Ventures Tr. 2013-I-NH v. Johnson, No. 5D16-1020, 2017 Fla. App. LEXIS 9544 (5th DCA June 30, 2017);

Klebanoff v. Bank of N.Y. Mellon, No. 5D16-1637, 2017 Fla. App. LEXIS 9504 (5th DCA June 30, 2017);

Bollettieri Resort Villas Condo. Ass’n v. Bank of N.Y. Mellon, 198 So. 3d 1140 (Fla. 2d DCA 2016)

We discussed several of those holdings in our July e-Blast.

Judge Lawson cited to the Florida Supreme Court’s earlier holding in Kipnis[iii] and elaborated that a missed payment “is a non-event for statute of limitations purposes” because the statute of limitations does not begin to run until the cause of action accrues. In the foreclosure context, a cause of action “on a thirty-year note does not accrue until thirty years after signing—when the full balance is due—unless the lender accelerates and declares the full balance due earlier.” This is premised on the additional condition that the note contains an optional acceleration provision.iv The Court went on to explain: “Lenders cannot and do not sue to collect missed payments. Rather, the lender must bring suit for all amounts due under the note.” The Court concluded:

The borrower who agreed that its default did not require suit any earlier has no contractual or other legal basis to bar a lender’s suit based upon the lender’s forbearance…
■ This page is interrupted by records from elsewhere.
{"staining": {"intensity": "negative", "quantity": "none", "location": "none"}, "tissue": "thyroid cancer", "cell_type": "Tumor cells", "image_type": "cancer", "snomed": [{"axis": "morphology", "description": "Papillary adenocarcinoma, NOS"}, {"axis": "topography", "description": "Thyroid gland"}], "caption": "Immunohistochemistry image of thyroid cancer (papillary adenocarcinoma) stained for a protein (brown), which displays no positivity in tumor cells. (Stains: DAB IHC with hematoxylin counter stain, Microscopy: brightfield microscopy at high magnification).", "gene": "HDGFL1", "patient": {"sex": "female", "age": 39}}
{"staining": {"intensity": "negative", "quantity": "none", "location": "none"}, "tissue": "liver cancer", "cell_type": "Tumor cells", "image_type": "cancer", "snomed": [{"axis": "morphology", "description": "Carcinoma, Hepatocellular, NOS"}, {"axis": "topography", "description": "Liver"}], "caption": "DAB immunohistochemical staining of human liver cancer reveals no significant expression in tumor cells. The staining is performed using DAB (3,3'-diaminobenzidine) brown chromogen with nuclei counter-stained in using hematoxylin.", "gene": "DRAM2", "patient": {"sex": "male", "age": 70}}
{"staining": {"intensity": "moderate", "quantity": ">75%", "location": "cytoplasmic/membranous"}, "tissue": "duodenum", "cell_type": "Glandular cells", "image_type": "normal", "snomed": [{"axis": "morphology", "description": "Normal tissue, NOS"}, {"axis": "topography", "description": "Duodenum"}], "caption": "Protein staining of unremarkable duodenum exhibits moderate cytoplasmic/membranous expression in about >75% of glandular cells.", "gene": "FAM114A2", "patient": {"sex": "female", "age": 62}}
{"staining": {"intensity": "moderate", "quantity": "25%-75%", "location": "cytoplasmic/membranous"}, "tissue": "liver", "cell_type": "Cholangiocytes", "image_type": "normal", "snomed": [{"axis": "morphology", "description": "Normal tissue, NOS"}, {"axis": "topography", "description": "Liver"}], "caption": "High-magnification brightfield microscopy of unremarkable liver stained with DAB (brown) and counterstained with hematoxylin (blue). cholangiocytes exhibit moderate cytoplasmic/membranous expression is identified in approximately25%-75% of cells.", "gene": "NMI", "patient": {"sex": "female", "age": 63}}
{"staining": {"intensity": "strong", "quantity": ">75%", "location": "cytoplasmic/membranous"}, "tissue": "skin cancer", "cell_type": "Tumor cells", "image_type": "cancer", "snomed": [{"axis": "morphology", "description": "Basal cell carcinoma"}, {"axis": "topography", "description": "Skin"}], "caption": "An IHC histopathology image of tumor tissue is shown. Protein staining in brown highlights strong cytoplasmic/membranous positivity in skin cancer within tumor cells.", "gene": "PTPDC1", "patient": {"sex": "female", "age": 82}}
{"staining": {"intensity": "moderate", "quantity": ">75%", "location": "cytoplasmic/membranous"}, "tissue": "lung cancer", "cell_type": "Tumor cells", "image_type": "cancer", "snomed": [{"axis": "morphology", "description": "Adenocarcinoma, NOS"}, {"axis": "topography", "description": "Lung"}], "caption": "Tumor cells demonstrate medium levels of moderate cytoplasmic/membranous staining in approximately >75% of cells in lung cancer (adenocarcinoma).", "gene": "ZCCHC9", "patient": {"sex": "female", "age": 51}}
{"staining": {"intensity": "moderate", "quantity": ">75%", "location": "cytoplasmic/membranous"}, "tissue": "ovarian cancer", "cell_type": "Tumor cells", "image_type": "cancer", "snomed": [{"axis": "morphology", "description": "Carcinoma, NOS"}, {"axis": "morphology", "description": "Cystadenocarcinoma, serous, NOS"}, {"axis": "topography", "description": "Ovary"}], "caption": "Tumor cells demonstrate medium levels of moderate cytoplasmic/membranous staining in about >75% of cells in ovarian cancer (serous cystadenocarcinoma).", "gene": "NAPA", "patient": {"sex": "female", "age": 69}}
The Court noted its concurring opinion had “no precedential value,” but invited the district courts to “reconsider the issue.” It is likely Florida district courts will accept Judge Lawson’s invitation and use his well-reasoned opinion to preclude, or, at least limit the circumstances under which a borrower can rely on the statute of limitations as a defense to a foreclosure action. Notably, this limitation applies to a traditional note and mortgage which contains an optional acceleration provision.

[i] The portion of the opinion which addressed the statute of limitations was included in a concurring opinion, so it holds no binding, precedential value.

[ii] Bollettieri Resort Villas Condo. Ass’n v. Bank of N.Y. Mellon, 198 So. 3d 1140, 1142 (Fla. 2d DCA 2016); Hicks v. Wells Fargo Bank, N.A., 178 So. 3d 957, 959 (Fla. 5th DCA 2015).

[iii] Kipnis v. Bayerische Hypo-Und Vereinsbank, AG, 202 So. 3d 859, 861-62 (Fla. 2016).